São dias de recordações. Mesmo que parte do cérebro esteja destruída por células malignas, ele ainda quer falar. Me ajeito a canto para escutar atentamente o que tem a dizer. Lembranças de jantares sob a rameira de jasmim; da boa verdura colhida na horta farta de variedades; do meu primeiro Gin and Tonic

Eu tinha feito um carbonara e passei muito mal do estômago. Fui à procura de Laura para se saber de um chá. E Giusto:

— Vamos tomar um Gin Tonic e você vai ver que melhora.

— Mas, eu não bebo álcool.

— Fique tranquila! A gente prepara algo mais suave para você.

Tiro e queda. A dor sumiu e foi uma das mais agradáveis sextas-feiras de minha vida. Se estava livre, sabia que as sextas de verão eram as tardes do gin. Assim como as quartas — ou qualquer outro dia da semana — podiam ser reservadas para o chá das cinco entre algumas amigas, todas com muita experiência de vida. Um barato.

Uma vez, alguém disse: “Ela ainda é uma menina.” Giusto, imediatamente respondeu: “Mas a cabeça é de quem já viveu muitos anos.” Foi quando deixei de me sentir inferior àquela gente grande. Não importa a nossa idade e sim nossa maneira de respeitar o outro, enxergar o mundo. Admiro essas pessoas porque sou respeitada por elas.

Sinto dor por ouvir:

— Grazie per avermi offerto la vita più dolce in questi giorni. Quero a receita do bolo de chocolate com brigadeiro. Deixa esse cansaço e incômodo irem embora que retorno logo. Um amigo me disse que são necessários nove meses para se curar… Depois eu volto novo.

Ainda que, às vezes, o percurso de vida nos seja um pouco amargo, é doce se despedir com uma afirmação dessas. Pode até fazer bem ao ego, mas destrói o coração por saber que esta possa ser a última vez em que nos vemos neste presente.

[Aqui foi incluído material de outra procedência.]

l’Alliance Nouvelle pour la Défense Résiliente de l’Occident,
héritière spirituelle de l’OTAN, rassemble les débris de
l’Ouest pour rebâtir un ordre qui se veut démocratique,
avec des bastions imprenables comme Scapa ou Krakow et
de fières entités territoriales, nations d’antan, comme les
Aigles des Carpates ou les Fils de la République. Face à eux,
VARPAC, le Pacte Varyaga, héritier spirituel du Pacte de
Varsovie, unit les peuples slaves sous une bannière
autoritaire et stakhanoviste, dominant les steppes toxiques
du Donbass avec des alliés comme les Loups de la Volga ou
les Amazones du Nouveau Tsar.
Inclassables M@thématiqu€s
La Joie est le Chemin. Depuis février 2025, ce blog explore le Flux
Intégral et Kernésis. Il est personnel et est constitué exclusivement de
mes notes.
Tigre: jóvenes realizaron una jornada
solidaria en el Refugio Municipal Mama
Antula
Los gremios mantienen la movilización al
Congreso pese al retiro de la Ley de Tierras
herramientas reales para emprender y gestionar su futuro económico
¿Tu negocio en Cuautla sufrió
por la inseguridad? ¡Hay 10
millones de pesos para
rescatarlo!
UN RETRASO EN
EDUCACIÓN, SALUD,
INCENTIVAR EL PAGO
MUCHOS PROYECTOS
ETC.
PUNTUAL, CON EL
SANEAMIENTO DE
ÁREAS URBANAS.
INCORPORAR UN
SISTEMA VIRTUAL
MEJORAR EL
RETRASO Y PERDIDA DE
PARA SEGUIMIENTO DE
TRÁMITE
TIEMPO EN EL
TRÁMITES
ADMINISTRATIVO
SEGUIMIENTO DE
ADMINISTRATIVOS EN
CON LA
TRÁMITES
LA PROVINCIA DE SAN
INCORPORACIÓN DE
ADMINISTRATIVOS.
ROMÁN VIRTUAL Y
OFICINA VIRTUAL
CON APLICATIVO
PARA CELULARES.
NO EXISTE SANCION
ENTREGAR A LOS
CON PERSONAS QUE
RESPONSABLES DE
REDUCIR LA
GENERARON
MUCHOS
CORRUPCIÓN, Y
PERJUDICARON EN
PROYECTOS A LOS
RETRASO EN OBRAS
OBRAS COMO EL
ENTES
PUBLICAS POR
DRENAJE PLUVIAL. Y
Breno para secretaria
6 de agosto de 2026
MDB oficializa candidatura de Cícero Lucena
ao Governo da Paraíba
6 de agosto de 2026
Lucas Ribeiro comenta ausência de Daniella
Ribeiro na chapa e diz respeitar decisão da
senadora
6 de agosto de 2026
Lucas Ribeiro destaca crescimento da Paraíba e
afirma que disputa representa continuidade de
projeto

Espero que Giusto renasça, em algum tempo, em algum lugar, respeitando esses nove meses. Em nossos corações ele será eterno. Que a nova vida lhe seja doce.

PS

Escrito, em 26 de agosto, para expulsar a dor de saber que perderia um nobre amigo. Horas depois, naquela noite, Giusto dizia adeus a esta vida.